The second question concerns the order of execution when using the CUDA.dot() function in more complex expressions.

using CUDA
using BenchmarkTools

a = CUDA.rand(Float64,10000)
b = CUDA.rand(Float64,10000)
c = CUDA.rand(Float64,10000)
d = CUDA.rand(Float64,10000)

value = CUDA.dot(a,b)/CUDA.dot(c,d)
  • In the following expression, is it to calculate CUDA.dot(a,b), then calculate CUDA.dot(c,d), and finally divide the two scalar results to get the final result? Or the computation of CUDA.dot(a,b) and CUDA.dot(c,d) will be performed in parallel?
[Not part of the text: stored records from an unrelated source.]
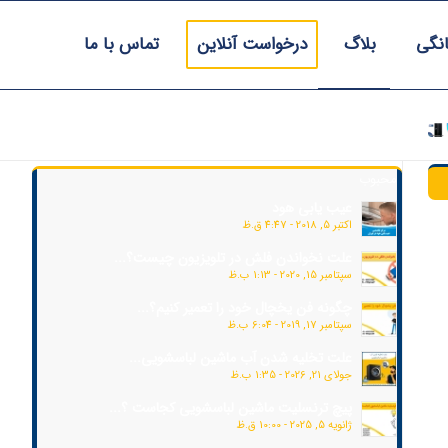
انگی
بلاگ
درخواست آنلاین
تماس با ما
محبوب
عیب یابی هود
اکتبر 5, 2018 - 4:47 ق.ظ
علت نخواندن فلش در تلویزیون چیست؟...
سپتامبر 15, 2020 - 1:13 ب.ظ
چگونه فن یخچال خود را تعمیر کنیم؟...
سپتامبر 17, 2019 - 6:04 ب.ظ
علت تخلیه شدن آب ماشین لباسشویی...
جولای 21, 2026 - 1:35 ب.ظ
پیچ ترنسلیت ماشین لباسشویی کجاست ؟...
ژانویه 5, 2025 - 10:00 ق.ظ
This means that the scalar values ​​for the numerator and denominator are obtained in parallel and the final result is obtained.

Thanks!

Not necessarily, as part of the Array(gpuvalue) execution time may be due to Julia overhead that could happen in parallel to GPU computations. The best way to figure that out is to use NSight Compute.

They will not; within a Julia task, all CUDA operations are executed on the same stream, and are thus executed serially. If you want operations to overlap, you should use separate tasks (e.g., you could wrap both operations in a @async and fetch their results, on the condition that you first synchronize after producing the inputs).

1 Like

Thank you for your answer!

Hi, I try to follow the method to overlap 2 dot operations (as function P) and I compared it to one stream function Q. I run them 1000 times.

function Q(a ,b ,c)
    d1 = CUDA.dot(a, b)/CUDA.dot(a, c)

    return d1
end

function P(a, b, c)

    t1 = CUDA.@async begin
        CUDA.dot(a, b)
    end
    t3 = CUDA.@async begin
        CUDA.dot(a, c)
    end

    return fetch(t1)/fetch(t3)
end

The result given by @time is:

  0.052379 seconds (11.00 k allocations: 171.875 KiB)
  0.633777 seconds (85.01 k allocations: 4.734 MiB, 3.90% gc time, 17.16% compilation time)

which shows that P is really slow… Do you know the reason? Thank you very much~

dot requires a reduction, so even if we split computations across different threads, in the end, we need to sum the partial sums computed by each of them. Parallelism is limited on this operation, making it a bottleneck in many linear algebra codes on GPU.